The Wheelabrator Frackville Cogeneration
Facility (pictured) is typical of the size
and layout of ARIPPA member plants.
 |
The modern era of independent power production began in the 1970s with oil embargoes of that time prompting a search for ways to reduce dependence on foreign oil in the production of electricity.
Long lines at gasoline stations and the rapid rise in prices for home heating oil and electricity forced the recognition that petroleum is a finite commodity.
The U.S. Congress, intent on reducing national dependence on foreign oil, sought to lessen its use in generating electricity through encouraging the use of alternative fuels (waste, wood, biomass, wind, solar, geothermal). The Public Utility Regulatory Policies Act (PURPA) was put into law in 1978.
PURPA essentially did two things:
1. It compelled franchised electrical utility monopolies to allow non-utility generators to connect to the transmission system; and
2. It obliged utilities to buy the power generated by these non-utility operators at a price equal to the cost that the utilities would have incurred in building power plants of their own.

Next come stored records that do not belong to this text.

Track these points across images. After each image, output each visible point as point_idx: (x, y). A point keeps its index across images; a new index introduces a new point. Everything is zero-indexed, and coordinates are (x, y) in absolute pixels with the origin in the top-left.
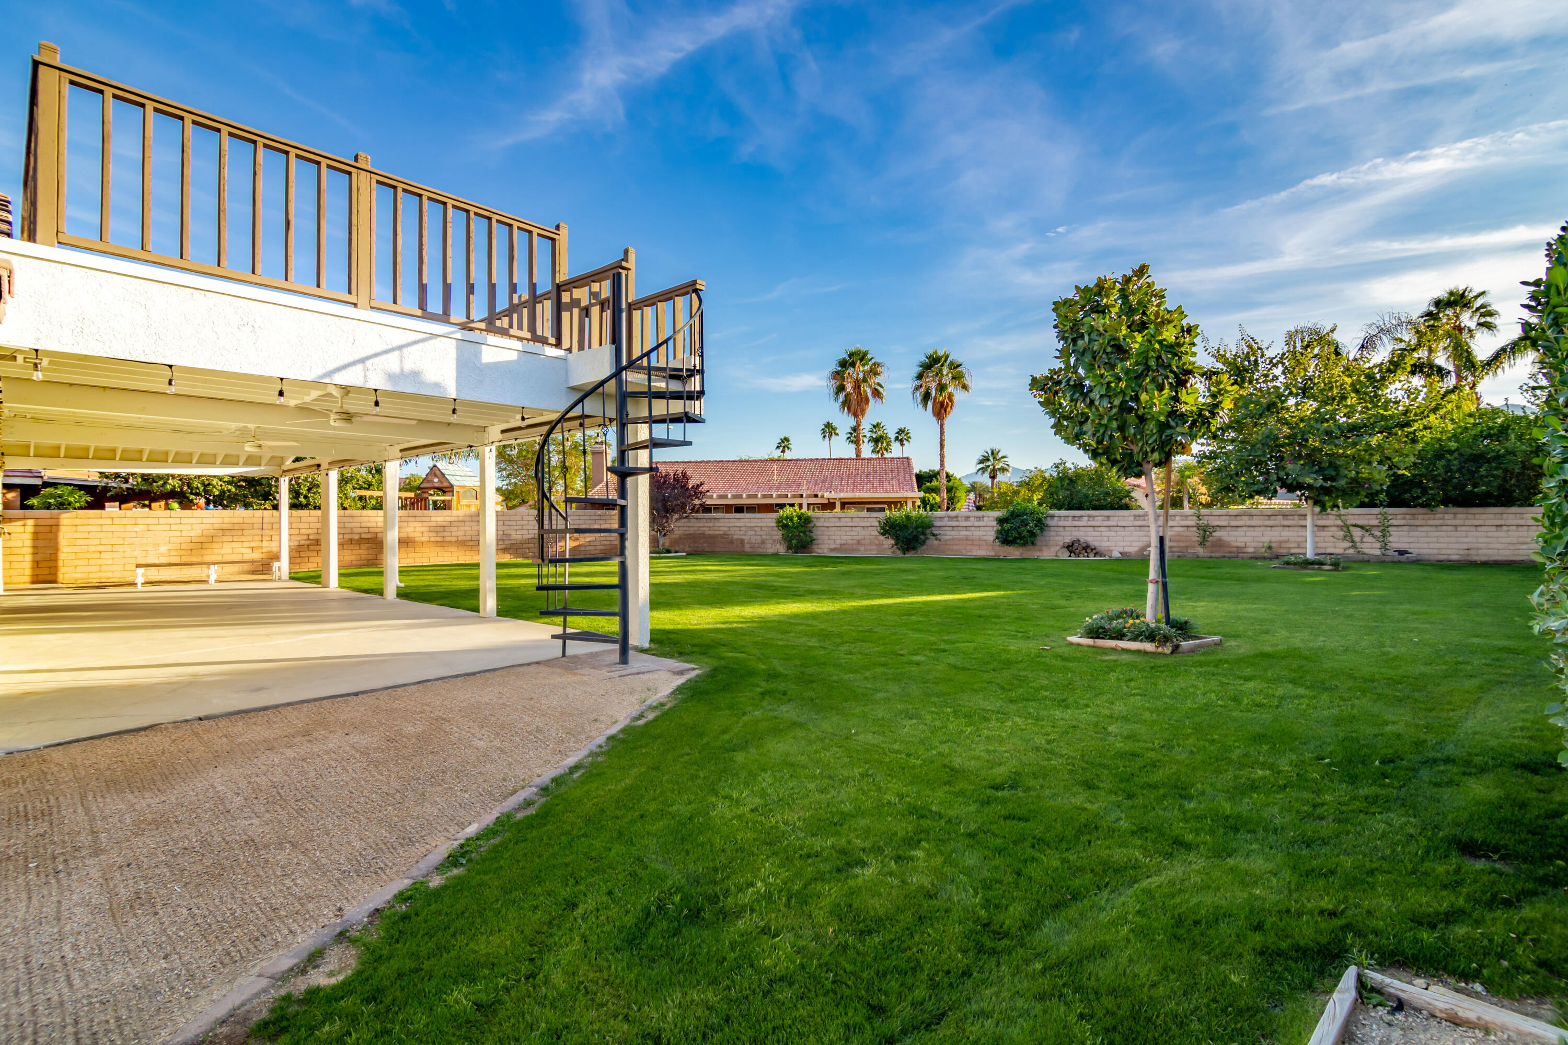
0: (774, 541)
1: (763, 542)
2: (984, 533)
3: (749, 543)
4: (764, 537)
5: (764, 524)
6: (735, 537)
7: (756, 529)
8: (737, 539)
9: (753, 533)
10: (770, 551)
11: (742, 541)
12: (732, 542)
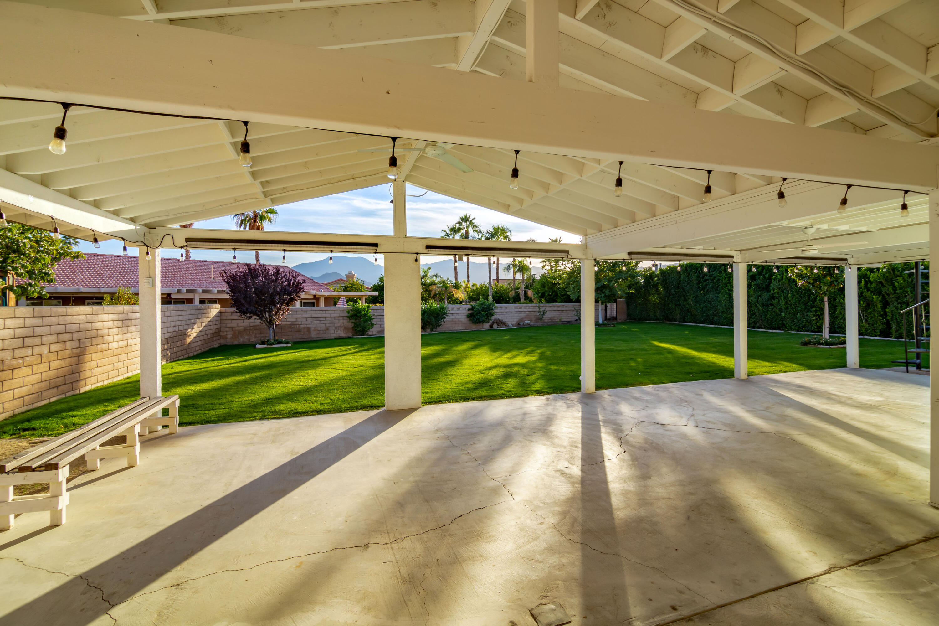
0: (336, 328)
1: (327, 329)
2: (460, 317)
3: (315, 330)
4: (328, 325)
5: (328, 315)
6: (302, 326)
7: (321, 319)
8: (304, 328)
9: (318, 322)
10: (333, 336)
11: (309, 330)
12: (299, 331)
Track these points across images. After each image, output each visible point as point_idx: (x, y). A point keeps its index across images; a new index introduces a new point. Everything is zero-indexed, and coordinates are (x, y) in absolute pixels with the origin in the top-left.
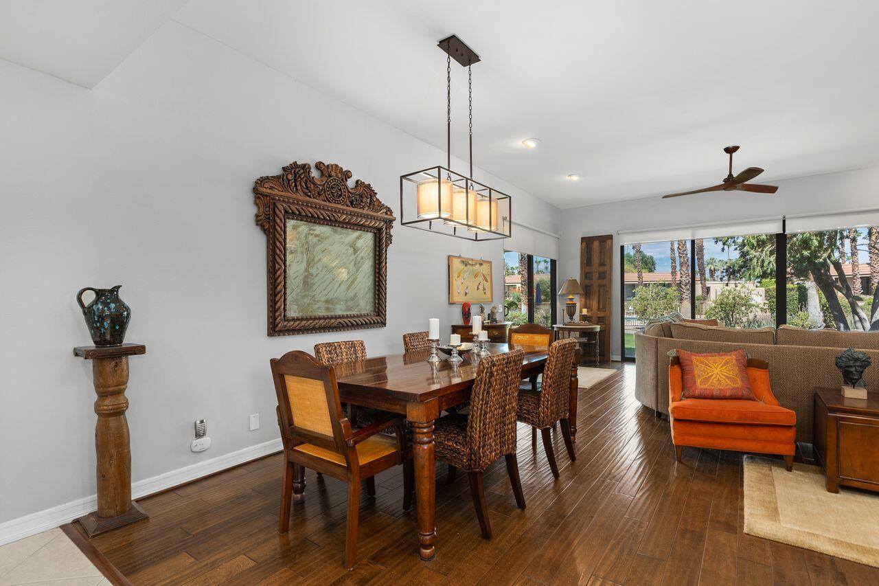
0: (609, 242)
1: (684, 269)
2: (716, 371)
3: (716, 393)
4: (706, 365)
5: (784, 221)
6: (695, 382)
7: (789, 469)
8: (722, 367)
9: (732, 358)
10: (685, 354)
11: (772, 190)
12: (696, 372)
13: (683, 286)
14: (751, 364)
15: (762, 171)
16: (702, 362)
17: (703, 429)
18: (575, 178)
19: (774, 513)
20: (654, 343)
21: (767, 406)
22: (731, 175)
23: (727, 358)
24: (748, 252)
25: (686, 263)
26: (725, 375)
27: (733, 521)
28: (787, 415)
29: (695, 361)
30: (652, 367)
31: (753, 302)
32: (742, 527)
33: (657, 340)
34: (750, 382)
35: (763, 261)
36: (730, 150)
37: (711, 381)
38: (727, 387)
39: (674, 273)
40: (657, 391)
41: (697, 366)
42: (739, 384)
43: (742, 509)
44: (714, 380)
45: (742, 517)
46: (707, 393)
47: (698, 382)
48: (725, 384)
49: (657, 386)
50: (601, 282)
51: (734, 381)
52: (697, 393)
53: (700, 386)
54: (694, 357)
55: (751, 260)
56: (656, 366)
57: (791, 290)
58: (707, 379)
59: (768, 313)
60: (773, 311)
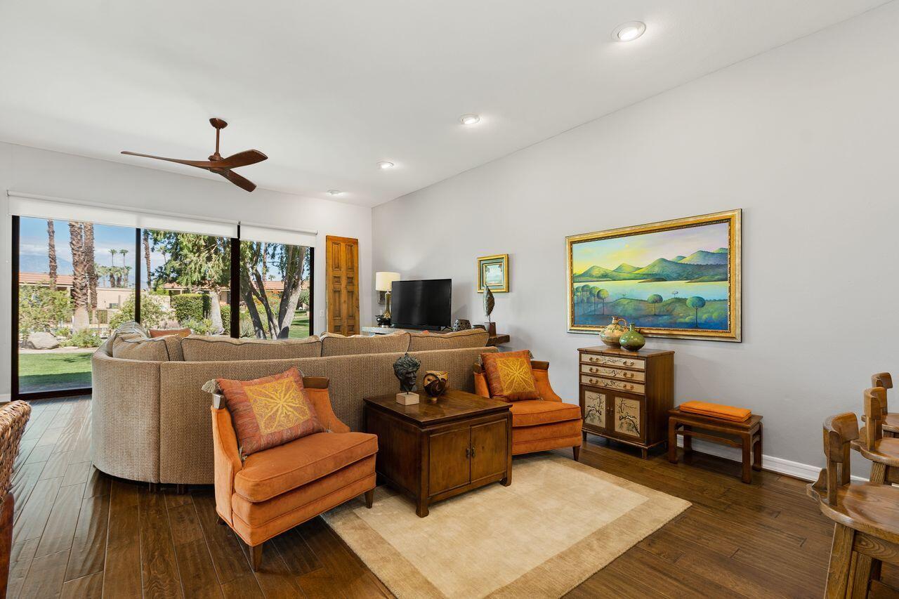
1: (80, 270)
2: (281, 403)
3: (286, 435)
4: (266, 396)
5: (239, 227)
6: (257, 427)
7: (368, 506)
8: (285, 395)
9: (289, 379)
10: (232, 385)
11: (250, 187)
12: (256, 410)
13: (78, 290)
14: (310, 384)
15: (263, 158)
16: (260, 394)
20: (153, 371)
22: (217, 153)
23: (286, 380)
24: (186, 255)
25: (82, 263)
26: (291, 407)
29: (250, 394)
30: (148, 412)
31: (164, 310)
33: (159, 368)
34: (316, 408)
37: (277, 419)
38: (297, 423)
39: (53, 274)
40: (158, 449)
41: (255, 401)
42: (307, 414)
44: (280, 417)
46: (277, 438)
47: (262, 425)
48: (295, 419)
49: (158, 443)
51: (303, 413)
52: (263, 442)
53: (265, 430)
54: (246, 388)
56: (158, 411)
57: (196, 298)
58: (272, 418)
59: (176, 321)
60: (181, 318)
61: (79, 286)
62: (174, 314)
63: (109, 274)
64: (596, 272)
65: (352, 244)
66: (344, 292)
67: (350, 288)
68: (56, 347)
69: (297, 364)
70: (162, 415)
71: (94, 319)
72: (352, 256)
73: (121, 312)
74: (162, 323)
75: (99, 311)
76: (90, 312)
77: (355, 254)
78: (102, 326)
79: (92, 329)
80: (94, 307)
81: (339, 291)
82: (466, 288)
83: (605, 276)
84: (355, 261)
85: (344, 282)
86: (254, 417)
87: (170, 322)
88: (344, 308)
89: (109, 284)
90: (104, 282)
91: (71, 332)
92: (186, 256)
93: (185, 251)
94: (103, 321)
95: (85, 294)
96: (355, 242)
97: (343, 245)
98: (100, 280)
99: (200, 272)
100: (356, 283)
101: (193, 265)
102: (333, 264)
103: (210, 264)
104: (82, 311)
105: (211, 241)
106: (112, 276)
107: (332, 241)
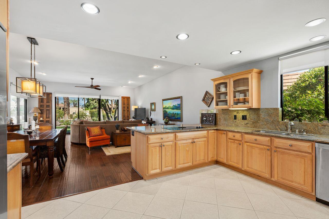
0: (50, 95)
1: (66, 104)
2: (96, 130)
3: (96, 135)
5: (100, 96)
7: (109, 147)
10: (88, 127)
11: (100, 89)
14: (101, 128)
15: (100, 86)
16: (93, 129)
17: (95, 143)
18: (44, 74)
19: (110, 152)
21: (105, 136)
22: (92, 85)
23: (97, 128)
27: (105, 155)
28: (109, 137)
29: (91, 129)
31: (87, 115)
32: (106, 155)
33: (79, 126)
34: (102, 132)
35: (94, 104)
36: (92, 79)
38: (98, 134)
39: (58, 104)
42: (100, 132)
43: (105, 153)
44: (96, 132)
45: (106, 154)
46: (95, 135)
47: (93, 133)
49: (80, 137)
50: (48, 108)
51: (99, 132)
52: (92, 136)
53: (93, 134)
55: (91, 103)
56: (80, 132)
57: (96, 111)
58: (94, 132)
59: (90, 118)
60: (92, 117)
61: (65, 108)
62: (90, 116)
63: (73, 102)
64: (166, 107)
65: (128, 98)
66: (126, 111)
67: (128, 109)
68: (60, 125)
69: (100, 125)
70: (80, 133)
71: (69, 117)
72: (128, 101)
73: (76, 115)
74: (87, 118)
75: (71, 115)
76: (68, 115)
77: (129, 101)
78: (71, 119)
79: (69, 120)
80: (69, 113)
81: (125, 110)
82: (148, 110)
83: (167, 108)
84: (129, 102)
85: (126, 108)
86: (91, 132)
87: (89, 118)
88: (126, 115)
89: (73, 106)
90: (72, 105)
91: (64, 121)
92: (90, 102)
93: (90, 100)
94: (72, 118)
95: (67, 110)
96: (129, 98)
97: (126, 99)
98: (70, 104)
99: (93, 106)
100: (129, 108)
101: (92, 104)
102: (123, 104)
103: (96, 104)
104: (66, 115)
105: (95, 99)
106: (74, 103)
107: (123, 98)
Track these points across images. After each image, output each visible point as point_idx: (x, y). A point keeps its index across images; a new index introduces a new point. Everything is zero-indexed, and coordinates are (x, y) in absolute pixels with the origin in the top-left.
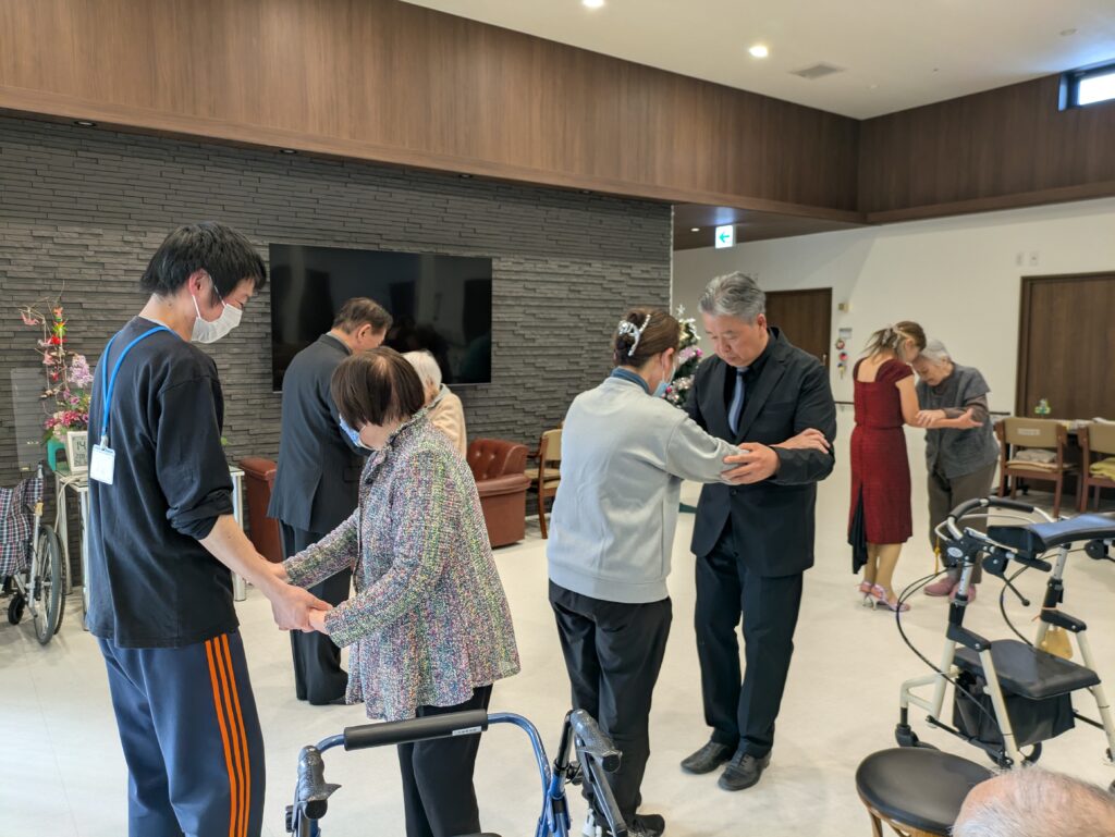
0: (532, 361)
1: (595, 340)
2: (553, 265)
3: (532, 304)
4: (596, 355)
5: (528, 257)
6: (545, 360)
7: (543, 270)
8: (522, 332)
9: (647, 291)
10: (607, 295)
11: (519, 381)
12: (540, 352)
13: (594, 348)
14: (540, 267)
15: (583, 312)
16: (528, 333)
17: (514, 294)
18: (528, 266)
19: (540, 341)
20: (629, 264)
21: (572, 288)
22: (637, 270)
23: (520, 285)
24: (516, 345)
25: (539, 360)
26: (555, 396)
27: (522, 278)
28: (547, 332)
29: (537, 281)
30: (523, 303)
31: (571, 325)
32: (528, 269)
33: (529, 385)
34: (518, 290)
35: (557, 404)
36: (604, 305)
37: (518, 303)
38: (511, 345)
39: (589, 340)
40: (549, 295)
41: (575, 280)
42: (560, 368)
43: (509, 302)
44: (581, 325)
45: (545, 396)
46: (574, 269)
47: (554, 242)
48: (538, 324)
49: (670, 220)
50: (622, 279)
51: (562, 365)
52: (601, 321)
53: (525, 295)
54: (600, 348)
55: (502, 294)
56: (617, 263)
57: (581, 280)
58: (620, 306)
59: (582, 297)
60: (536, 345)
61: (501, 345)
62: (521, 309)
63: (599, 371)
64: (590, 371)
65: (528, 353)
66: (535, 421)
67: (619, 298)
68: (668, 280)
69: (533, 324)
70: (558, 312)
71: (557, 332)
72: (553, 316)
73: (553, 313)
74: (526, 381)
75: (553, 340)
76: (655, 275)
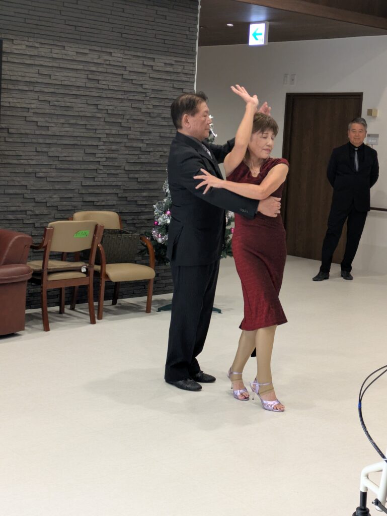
0: (45, 149)
1: (114, 132)
2: (71, 51)
3: (46, 90)
4: (114, 147)
5: (43, 41)
6: (60, 149)
7: (60, 56)
8: (35, 119)
9: (170, 84)
10: (127, 86)
11: (30, 170)
12: (55, 141)
13: (112, 140)
14: (56, 52)
15: (102, 102)
16: (41, 121)
17: (27, 79)
18: (44, 51)
19: (54, 130)
20: (152, 56)
21: (90, 76)
22: (160, 62)
23: (34, 70)
24: (28, 132)
25: (53, 149)
26: (70, 187)
27: (37, 63)
28: (62, 121)
29: (53, 67)
30: (37, 89)
31: (89, 115)
32: (43, 54)
33: (41, 175)
34: (31, 74)
35: (71, 195)
36: (125, 97)
37: (32, 88)
38: (23, 131)
39: (107, 132)
40: (66, 83)
41: (94, 69)
42: (74, 159)
43: (21, 87)
44: (99, 115)
45: (57, 187)
46: (93, 57)
47: (73, 28)
48: (52, 112)
49: (197, 13)
50: (145, 70)
51: (77, 155)
52: (120, 113)
53: (39, 80)
54: (118, 140)
55: (13, 78)
56: (139, 54)
57: (100, 70)
58: (140, 98)
59: (100, 86)
60: (49, 133)
61: (11, 131)
62: (35, 96)
63: (116, 164)
64: (106, 164)
65: (41, 141)
66: (46, 212)
67: (141, 90)
68: (194, 75)
69: (47, 111)
70: (75, 100)
71: (72, 121)
72: (68, 104)
73: (69, 102)
74: (37, 170)
75: (68, 129)
76: (179, 69)
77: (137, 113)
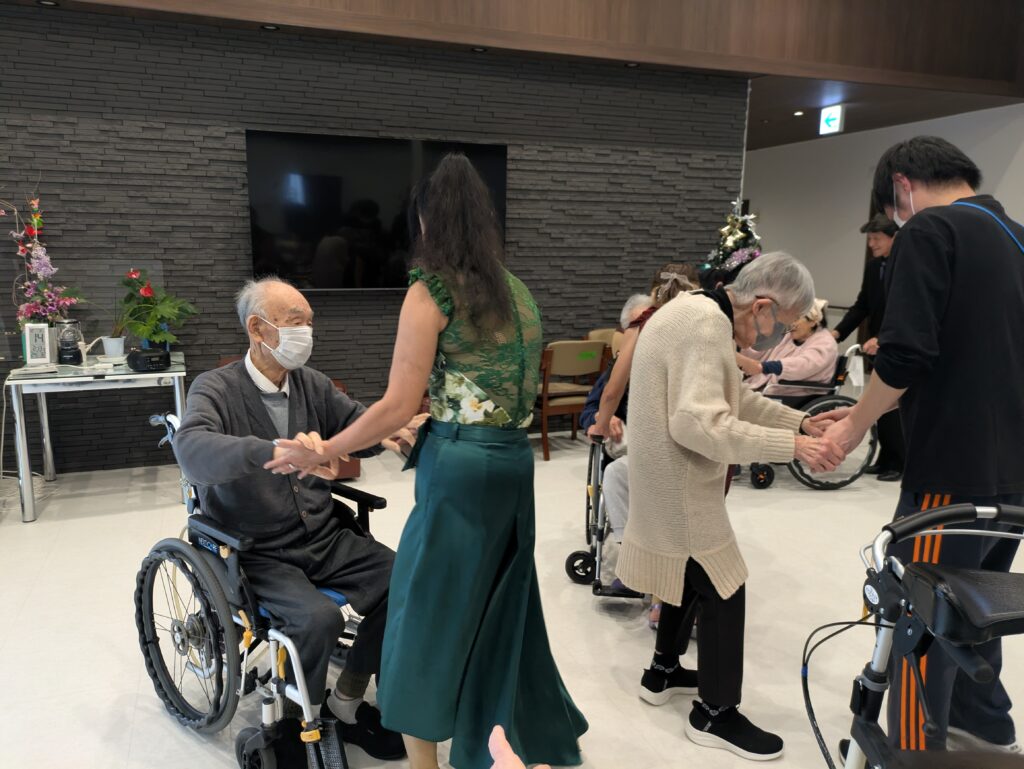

This "avoided cost" mandate proved instrumental in encouraging developers to invest in the new technology needed to find ways to burn the risky "alternative" fuels. Today, a vibrant, independent power production industry exists largely thanks to PURPA.
Circulating Fluidized Bed Combustion
At the time that Congress was considering the merits of creating an alternative power production industry to compete with franchised utilities, a new boiler technology known as "Circulating Fluidized Bed Combustion" was under development in the United States and Europe.
The new technology proved capable of burning fuels of substantially lower "heating value" (in terms of carbon convertible to heat energy expressed in British Thermal Units or BTUs) than the types of boilers typically used by the large utilities to burn regular coal.
Simply put, by suspending fuel in air it could be ignited and would swirl around like a fluid hence the "fluidized bed" part of the name. By circulating the burning fuel in a tall boiler-furnace until all of the available carbon was consumed, coal waste products could be used that had never been considered as useful fuel prior to the development of CFBs.
Today, there are 14 plants burning coal mining refuse in CFBs in Pennsylvania, three in West Virginia and several plants burning coal, agricultural waste and wood in California.